Following the news Friday that Mr. Paterson would not seek election, health care lobbyists are scrambling to adjust their negotiating strategies. Now, they have to factor in whether Lt. Gov. Richard Ravitch will take over budget negotiations for the politically hobbled governor. Mr. Ravitch is known for his hawkish views on the severity of the state's budget problems and the need to fix them. On the other hand, he is a former trustee of Mount Sinai Medical Center who has a good understanding of the hospital industry and its own financial problems.
Reluctant to up taxes
the intense lobbying push comes as New York health care facilities also face federal Medicare funding cuts of as much as $15 billion over 10 years if the Obama administration's latest version of health reform goes through, according to the Healthcare Association of New York State. Yet it is still unclear where that reform is headed, since last week's health care summit in Washington provided little resolution on policy issues dividing Democrats and Republicans.

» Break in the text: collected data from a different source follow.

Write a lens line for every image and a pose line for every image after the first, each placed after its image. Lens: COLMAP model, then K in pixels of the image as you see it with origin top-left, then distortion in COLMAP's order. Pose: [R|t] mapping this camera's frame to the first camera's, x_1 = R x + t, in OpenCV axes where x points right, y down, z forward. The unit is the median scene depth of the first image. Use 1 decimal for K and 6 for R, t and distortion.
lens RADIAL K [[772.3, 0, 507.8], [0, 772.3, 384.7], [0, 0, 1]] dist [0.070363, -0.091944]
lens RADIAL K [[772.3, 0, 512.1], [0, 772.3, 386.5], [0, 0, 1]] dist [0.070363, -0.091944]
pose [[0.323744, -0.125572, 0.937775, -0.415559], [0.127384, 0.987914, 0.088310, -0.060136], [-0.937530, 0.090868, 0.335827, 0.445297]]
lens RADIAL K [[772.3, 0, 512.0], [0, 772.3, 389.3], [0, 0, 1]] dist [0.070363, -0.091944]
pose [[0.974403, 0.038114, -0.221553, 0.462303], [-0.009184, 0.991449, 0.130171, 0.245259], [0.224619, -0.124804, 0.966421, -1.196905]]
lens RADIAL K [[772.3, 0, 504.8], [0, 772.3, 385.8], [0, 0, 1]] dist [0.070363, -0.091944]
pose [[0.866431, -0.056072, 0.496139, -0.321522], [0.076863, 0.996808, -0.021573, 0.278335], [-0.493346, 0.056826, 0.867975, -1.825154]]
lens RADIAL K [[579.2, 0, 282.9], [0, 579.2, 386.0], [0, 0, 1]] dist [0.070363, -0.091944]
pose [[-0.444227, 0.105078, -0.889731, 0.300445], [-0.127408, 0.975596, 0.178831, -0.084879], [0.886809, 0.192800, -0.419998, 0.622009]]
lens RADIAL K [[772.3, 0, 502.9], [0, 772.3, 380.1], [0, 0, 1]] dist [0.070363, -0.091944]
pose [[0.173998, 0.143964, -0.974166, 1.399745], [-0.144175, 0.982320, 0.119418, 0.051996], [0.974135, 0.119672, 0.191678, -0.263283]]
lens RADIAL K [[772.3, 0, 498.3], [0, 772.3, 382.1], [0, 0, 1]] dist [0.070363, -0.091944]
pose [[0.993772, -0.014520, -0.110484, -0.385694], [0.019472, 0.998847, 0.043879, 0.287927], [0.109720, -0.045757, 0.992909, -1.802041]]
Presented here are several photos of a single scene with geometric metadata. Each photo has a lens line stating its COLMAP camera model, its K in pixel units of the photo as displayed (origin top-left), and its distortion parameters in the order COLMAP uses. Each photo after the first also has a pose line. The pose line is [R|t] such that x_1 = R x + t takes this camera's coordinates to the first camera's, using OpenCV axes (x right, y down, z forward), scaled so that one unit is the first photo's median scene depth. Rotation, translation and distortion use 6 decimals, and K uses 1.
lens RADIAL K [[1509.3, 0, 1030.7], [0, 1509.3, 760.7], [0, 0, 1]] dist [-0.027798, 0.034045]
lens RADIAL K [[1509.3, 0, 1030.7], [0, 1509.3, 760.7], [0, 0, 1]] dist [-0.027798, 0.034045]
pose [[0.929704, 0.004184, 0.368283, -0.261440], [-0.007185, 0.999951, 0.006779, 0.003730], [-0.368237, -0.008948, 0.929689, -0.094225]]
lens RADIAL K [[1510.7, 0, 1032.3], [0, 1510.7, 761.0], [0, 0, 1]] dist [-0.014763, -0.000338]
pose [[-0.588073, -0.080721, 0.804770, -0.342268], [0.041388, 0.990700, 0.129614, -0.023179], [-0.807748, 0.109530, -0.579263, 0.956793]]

“We are trying to bring these facts to bear in conversations with the legislature and the executive staff,” says Kenneth Raske, president of the Greater New York Hospital Association, one of those which funded the soda tax ad, along with others. “The stakes have never been higher in terms of this budget.”
To help counter the cuts, the industry is throwing its weight behind the soda tax. They are doing so under the banner of the Alliance for a Healthier New York, a coalition funding the ads to generate support for the proposed tax on sugar-sweetened beverages.
Health Commissioner Dr. Richard Daines was among those thrilled to see the ad during the Olympics last week. He is hitting the media circuit to push the penny-per-ounce excise tax on nondiet sodas and other drinks containing large amounts of added sugar.
In a sign of just how tough the battle will be, the beverage lobby is already fighting back with its own ads, which hit the airwaves last week. Similar campaigns last year helped to kill the proposed tax. This year, though, states such as California are also pushing a similar tax to counter obesity and budget shortfalls.
Still, the hospitals and their allies face an uphill battle getting a tax passed.
“I see the soda tax issue as a public health issue,” says Sen. Thomas Duane, D-Manhattan. “But there is reluctance on the part of my conference in general to increase fees and taxes.”